In 1992, 16 percent of women aged 18-24 said they’d tried anal sex. Now 20 percent of women aged 18-19 say they’ve done it, and by ages 20-24, the number is 40 percent. In 1992, the highest percentage of women in any age group who admitted to anal sex was 33. In 2002, it was 35. Now it’s 46. (source.)

[The number of women in their 20s and 30s who have had anal sex in the past year has doubled since 1992] to more than 20 percent, and one-third of these women say they’ve done it in the last month. Among all women surveyed, the number who reported anal sex in their most recent sexual encounter was 3 percent to 4 percent. (source.)

The result of all this is increased pleasure — for her!  Among women who had anal sex in their last encounter, 94% reached orgasm, compared to only 81% for women who received oral sex.  All of this data is self-reported, and may be unreliable on that basis, but that unreliability – a desire to look better, more chaste and moral, less kinky and so on – seems like it would resolve in higher-than-reported numbers for women who have engaged in and enjoyed this activity, which was largely planted in the public psyche by pornography.

The net result of adult entertainment’s viability as an industry has been an undercurrent towards faster, higher quality and more widely accessible technology.  Every other sector has benefited from the accessibility and ubiquity that adult entertainment has sought to achieve, given its patrons’ frequent need for discretion.  Culturally, people are experimenting more and, as the data above suggest, enjoying themselves more as well.  Not to say that people are uncreative on their own, but the adult entertainment industry gives them ideas, whether for technology, business or physical activities, that they may not have thought of on their own, and that entrenched interests like film and music companies have no interest to develop.

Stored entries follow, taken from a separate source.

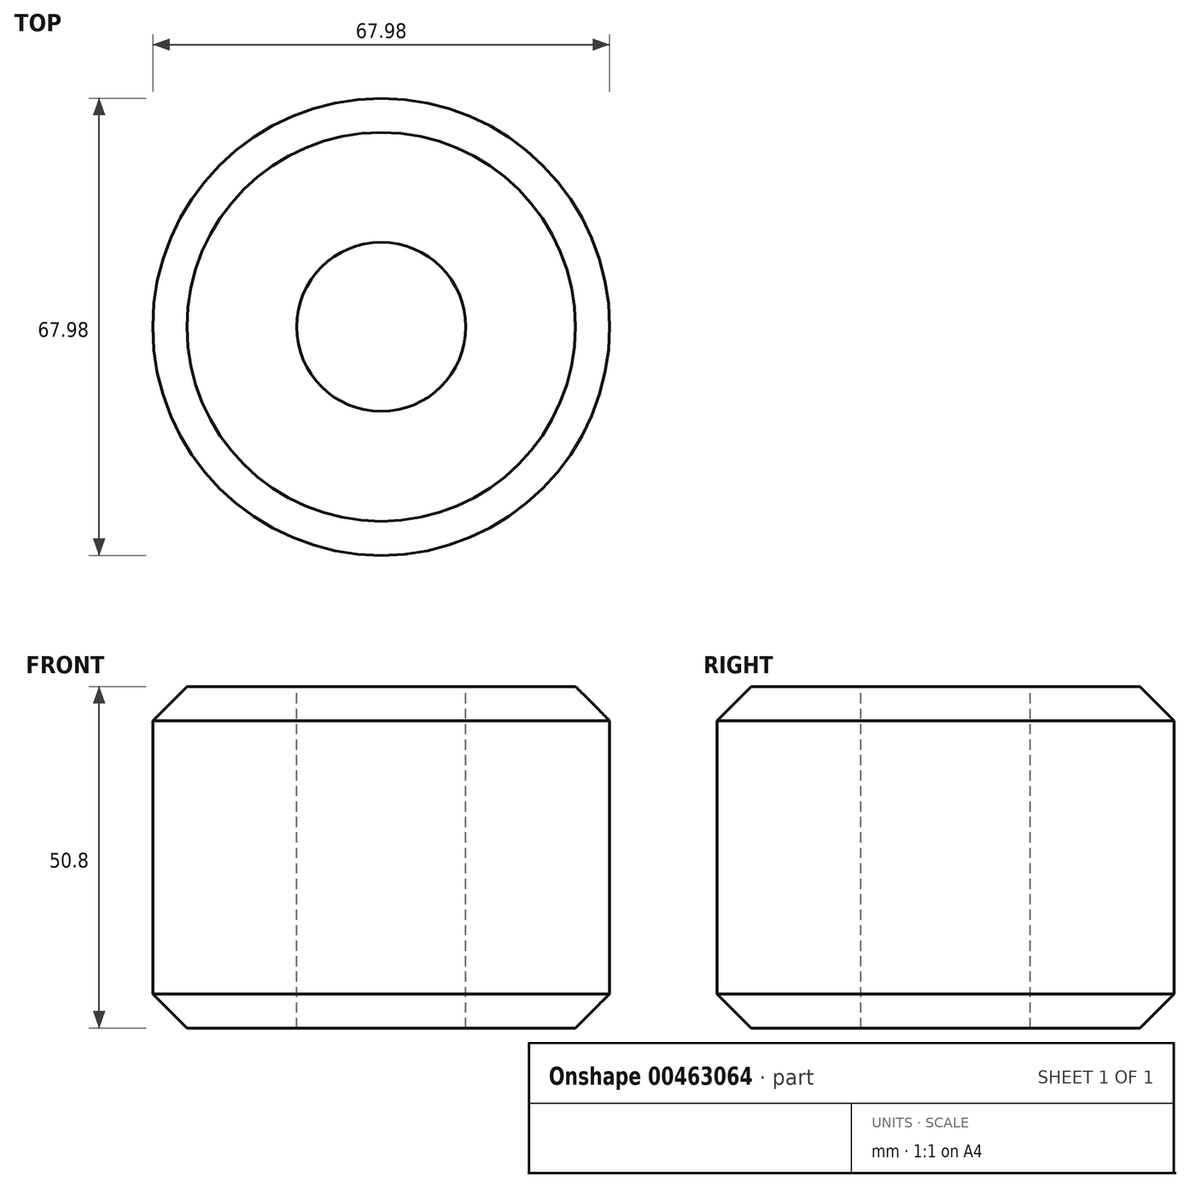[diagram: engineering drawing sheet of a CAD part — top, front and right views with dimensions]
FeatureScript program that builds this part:
annotation { "Feature Type Name" : "Feature", "Feature Type Description" : "" }
export const myFeature = defineFeature(function(context is Context, id is Id, definition is map)
    precondition{}
    {
        {
            var Q0;
            Q0=qCreatedBy(makeId("Top.planeOp"),FACE);
            var sketch = newSketch(context, id + "F0", { "sketchPlane" : qUnion([Q0])});
            skCircle(sketch, "E0", {"center": v(0, 0) * mm, "radius": 34 * mm});
            skSolve(sketch);
        }
        {
            var Q0;
            Q0 = qSketchRegion(id + "F0", true);
            extrude(context, id + "F1", {"entities" : qUnion([Q0]), "depth" : 50.8 * mm});
        }
        {
            var Q0;
            Q0=makeQuery(id+"F1.opExtrude","CAP_EDGE",EDGE,{"disambiguationData":[OSD([sQuery(id+"F0.wireOp",EDGE,"E0")])],"isStart":false});
            var Q1;
            Q1=makeQuery(id+"F1.opExtrude","CAP_EDGE",EDGE,{"disambiguationData":[OSD([sQuery(id+"F0.wireOp",EDGE,"E0")])],"isStart":true});
            chamfer(context, id + "F2", {"entities" : qUnion([Q0, Q1]), "width" : 5.08 * mm, "tangentPropagation" : true});
        }
        {
            var Q0;
            Q0=makeQuery(id+"F1.opExtrude","CAP_FACE",FACE,{"disambiguationData":[OSD([sQuery(id+"F0.wireOp",EDGE,"E0")])],"isStart":false});
            var sketch = newSketch(context, id + "F3", { "sketchPlane" : qUnion([Q0])});
            skCircle(sketch, "E1", {"center": v(0, 0) * mm, "radius": 12.58 * mm});
            skSolve(sketch);
        }
        {
            var Q0;
            Q0 = qSketchRegion(id + "F3", true);
            extrude(context, id + "F4", {"entities" : qUnion([Q0]), "operationType" : NewBodyOperationType.REMOVE, "oppositeDirection" : true, "depth" : 76.2 * mm});
        }
    });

To those who say that “the model needs to change,” you’re right.  That’s why the adult entertainment industry has constantly been in a state of flux, and has material available in print, on DVD, and online.  This has also been a major reason why the industry has not been able to establish trade cabals like the RIAA and MPAA.  The common thread of the industry, and reason for its existence, is original content — content that is copyrighted and entitled to a range of legal protections.  All of the structural change in the world will not alter the fact that a right to produce and protect original content is at the core of adult entertainment; it is the industry’s sole commodity, like coal, oil or copper, that derives value by virtue of its relative scarcity.  Content producers want you to have access to it on your phone, computer and television, but legally, and can only advance the technology required for this goal if they have the money to research and perfect it.

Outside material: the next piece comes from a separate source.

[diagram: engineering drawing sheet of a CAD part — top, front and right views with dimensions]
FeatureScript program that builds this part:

People are free to dislike pornography and choose not to buy it.  They can keep strip clubs and video stores out of their cushy suburbs if they can convincingly show that it will increase crime and harm property values.  But in light of the progress it has stimulated, does anyone really want to imagine a world without it?  If all of the major studios were to shut down tomorrow, there would still be more porn around than any one person could need in his or her lifetime, but that’s not the point.  As an inexorable force for technological and social change, porn is intrinsically valuable, and its producers have to defend their ability to stay viable – and even profitable – for the rest of us to benefit from its existence.  Nobody likes to be sued, or to pay a settlement of several thousand dollars, but widespread piracy has destabilized an entire industry, and one that has worked to be rather versatile, as opposed to the recording and movie industries’ desperate grip on decades-old models of distribution.

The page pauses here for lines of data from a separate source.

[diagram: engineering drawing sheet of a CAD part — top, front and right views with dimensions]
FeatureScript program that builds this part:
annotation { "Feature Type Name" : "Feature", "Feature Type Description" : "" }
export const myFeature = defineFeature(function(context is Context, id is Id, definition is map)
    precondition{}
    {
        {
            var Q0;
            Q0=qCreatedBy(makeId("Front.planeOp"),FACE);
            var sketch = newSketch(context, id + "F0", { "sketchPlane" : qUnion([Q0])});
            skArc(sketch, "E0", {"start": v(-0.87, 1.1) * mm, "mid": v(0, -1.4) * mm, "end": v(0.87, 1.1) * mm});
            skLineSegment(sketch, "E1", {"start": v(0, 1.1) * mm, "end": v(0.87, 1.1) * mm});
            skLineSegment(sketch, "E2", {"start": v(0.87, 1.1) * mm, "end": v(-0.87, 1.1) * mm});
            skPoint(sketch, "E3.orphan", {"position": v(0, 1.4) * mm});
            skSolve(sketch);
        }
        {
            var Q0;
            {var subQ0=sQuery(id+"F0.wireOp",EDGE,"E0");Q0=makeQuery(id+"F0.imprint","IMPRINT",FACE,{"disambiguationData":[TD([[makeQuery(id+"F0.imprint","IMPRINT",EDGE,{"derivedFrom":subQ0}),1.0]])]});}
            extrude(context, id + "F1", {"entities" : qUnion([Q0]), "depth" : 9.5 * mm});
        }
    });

Retaliation against adult content producers amounts to fighting the wrong enemy.  They aren’t the ones trying to take your house or ruin your lives.  They aren’t pursuing scorched-earth litigation to prove a point.  They’ve just seen that piracy is jeopardizing their continued ability to make the contributions they have to our economy, technological abundance, and own curiosity.  Ultimately, attempts to hurt the industry are counterproductive, and you’re merely pointing the gun at yourself.